Beginning with our Special Feature focusing on the life-transforming issue of retirement,consider the following:
There is a whole new kind of life ahead, full of experiences just waiting to happen. Some call it ‘retirement’. I call it bliss.– Betty Sullivan
Others will keep working because the ‘gold’in our so-called ‘golden years’doesn’t have to come from watching sunsets.– Arianna Huffington
Life is not measured by the number in your bank account, but the memories you create. Therefore, focus on how your finances can maximize your life, not the other way around.–Cooper Mitchell
Providing the thematic focus for this Special Feature is Briony Beaven’s deeply thought-provoking article, “A Lifetime in English Teaching”, an immensely insightful essay drawn from the author’s own personal life, combined with empirical evidence gathered from various sources. For Beaven, retirement, regardless of how one might view it, is a multidimensional time of life that goes beyond looking forward to having more time to oneself. Stressing thevery important psychological component to retirement that is often overlooked, Beaven suggests the cultivation of a certain kind of mindset – one which considers what being retired really means, including understanding not just the financial, but the psychological and emotional aspects of this life-changing event.
For this Special Feature, our editors, Caroline Grünig and Elsbeth Mader, asked a number of retired ELT colleagues about this transition in their lives in response to Briony Beaven’s article. Here they share their own stories about transforming the new landscape into a familiar territory, coping with a myriad of changes that accompany their retirement,and enjoying this phase of their lives with a new sense of purpose.My profound gratitude and appreciation to Briony Beaven, Alison Taylor-Baillie, Heather Murray, JoAnn Salvisberg, and Susan Manton for lighting the way for those of us who will be heading in this direction, sooner or later, with their valuable insights.
Caroline and Elsbeth have always been extraordinarily generous with their support of intiatives I take on behalf of ETAS Journal. For their hardwork in assembling this Special Feature, I owe them an enormous debt of gratitude. Judith Mader inspired the idea behind this Special Feature. For many long and deeply intellectual email exchanges, personally uplifting conversations, and for sharing Briony’s IATEFL talk, sincerest thanks and appreciation to Judith.
Also in this issue, we continue the tradition of offering writings that provide insights into some of the current issues in English language teaching and learning, this time with a Special Supplement on Business English – A Teacher’s Guide to Excelling in Teaching Business English. Markus Jürgen Dietz, David, Kaufher, and Emilia Siravo highlight the urgency of adapting to the changing needs of learners in an ever-evolving business context: accelerating developments in communications and technology that have rendered the world much smaller, altering forever the way business is conducted not just on a global scale, but more quickly and easily.
As a result, the internationalisation of business has wrought significant changes not just in business practice but also to the teaching and learning of Business English,what we teach, and how we teach it, including a number of shifts: from teaching language structures to integrating interpersonal and soft skills into the BE syllabus; from focusing on accents to developing fluency and listening skills with increased intelligibility as an objective; and from traditional classroom contexts to the use of new models for delivering classes afforded by an ever-evolving technology.

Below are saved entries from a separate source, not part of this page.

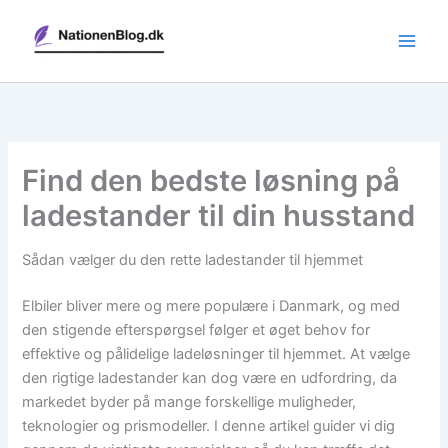
Gå
til
indholdet
Find den bedste løsning på
ladestander til din husstand
Sådan vælger du den rette ladestander til hjemmet
Elbiler bliver mere og mere populære i Danmark, og med
den stigende efterspørgsel følger et øget behov for
effektive og pålidelige ladeløsninger til hjemmet. At vælge
den rigtige ladestander kan dog være en udfordring, da
markedet byder på mange forskellige muligheder,
teknologier og prismodeller. I denne artikel guider vi dig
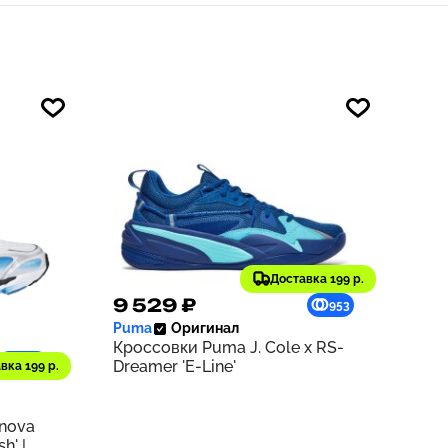
Доставка 199 р.
9 529 ₽
953
Puma
Оригинал
Кроссовки Puma J. Cole x RS-
1218
Dreamer 'E-Line'
вка 199 р.
rnova
h' |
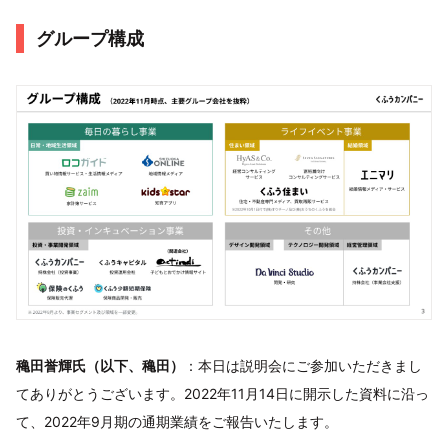
グループ構成
穐田誉輝氏（以下、穐田）
：本日は説明会にご参加いただきまし
てありがとうございます。2022年11月14日に開示した資料に沿っ
て、2022年9月期の通期業績をご報告いたします。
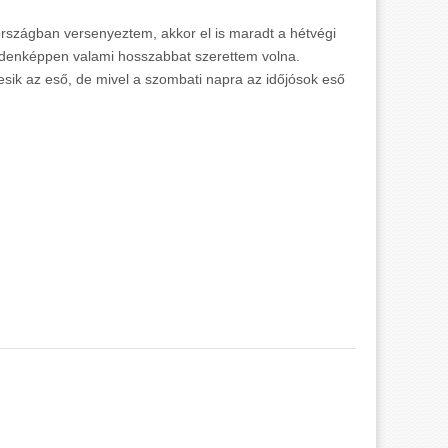
rszágban versenyeztem, akkor el is maradt a hétvégi
denképpen valami hosszabbat szerettem volna.
esik az eső, de mivel a szombati napra az időjósok eső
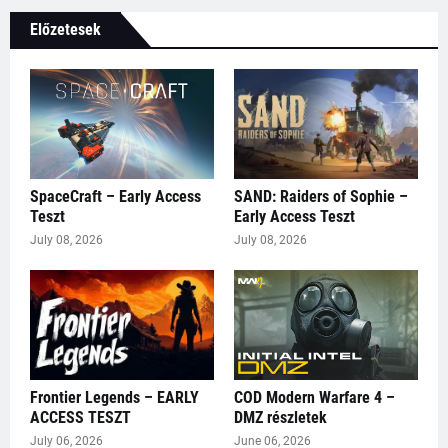
Előzetesek
SpaceCraft – Early Access
SAND: Raiders of Sophie –
Teszt
Early Access Teszt
July 08, 2026
July 08, 2026
Frontier Legends – EARLY
COD Modern Warfare 4 –
ACCESS TESZT
DMZ részletek
July 06, 2026
June 06, 2026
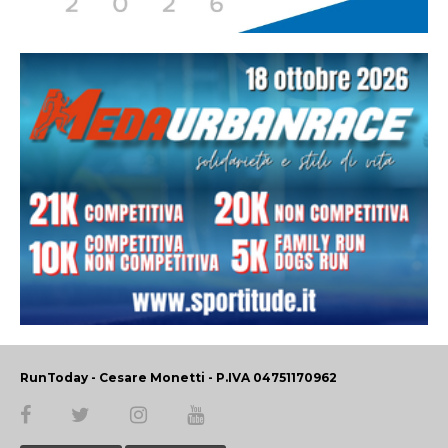
RunToday - Cesare Monetti - P.IVA 04751170962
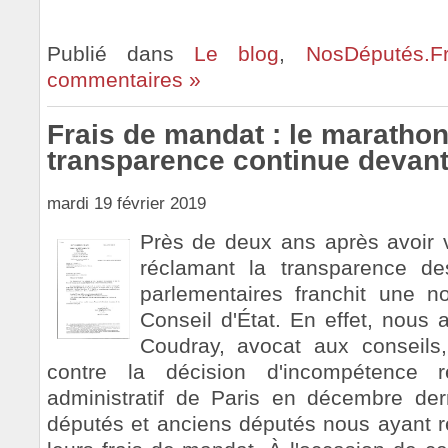
Publié dans
Le blog
,
NosDéputés.F
commentaires »
Frais de mandat : le marathon
transparence continue devant 
mardi 19 février 2019
Près de deux ans après avoir vu 
réclamant la transparence d
parlementaires franchit une n
Conseil d'État. En effet, nou
Coudray, avocat aux conseils,
contre la décision d'incompétence r
administratif de Paris en décembre der
députés et anciens députés nous ayant r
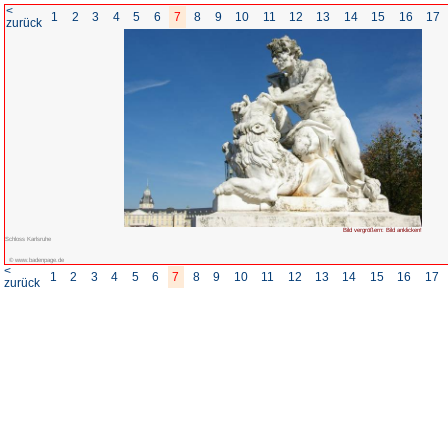
<
1
2
3
4
5
6
7
8
zurück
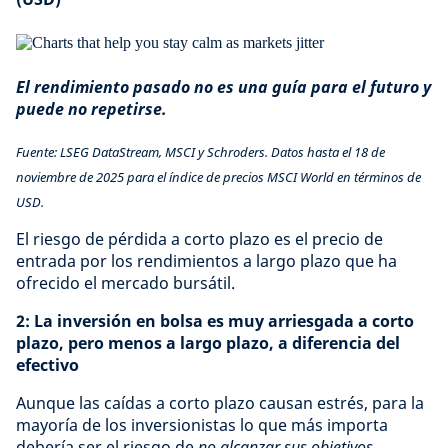
El rendimiento pasado no es una guía para el futuro y
puede no repetirse.
Fuente: LSEG DataStream, MSCI y Schroders. Datos hasta el 18 de
noviembre de 2025 para el índice de precios MSCI World en términos de
USD.
El riesgo de pérdida a corto plazo es el precio de
entrada por los rendimientos a largo plazo que ha
ofrecido el mercado bursátil.
2: La inversión en bolsa es muy arriesgada a corto
plazo, pero menos a largo plazo, a diferencia del
efectivo
Aunque las caídas a corto plazo causan estrés, para la
mayoría de los inversionistas lo que más importa
debería ser el riesgo de
no alcanzar sus objetivos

The authors in this Supplement introduce approaches that trigger fresh ideas about innovative Business English pedagogy, new insights into key issues that are emerging and are of contemporary interest, and new ways of conceiving and engaging the field of Business English language teaching. Drawing on their respective experiences, they share practices and experiments, including new methods, techniques, and materials they have tried and found effective in their classrooms. We are enormously grateful to them for sharing their fine work with our readers. Markus, David, and Emilia deserve so much gratitude for making this collection a fitting offering to all our readers, especially those teaching Business English.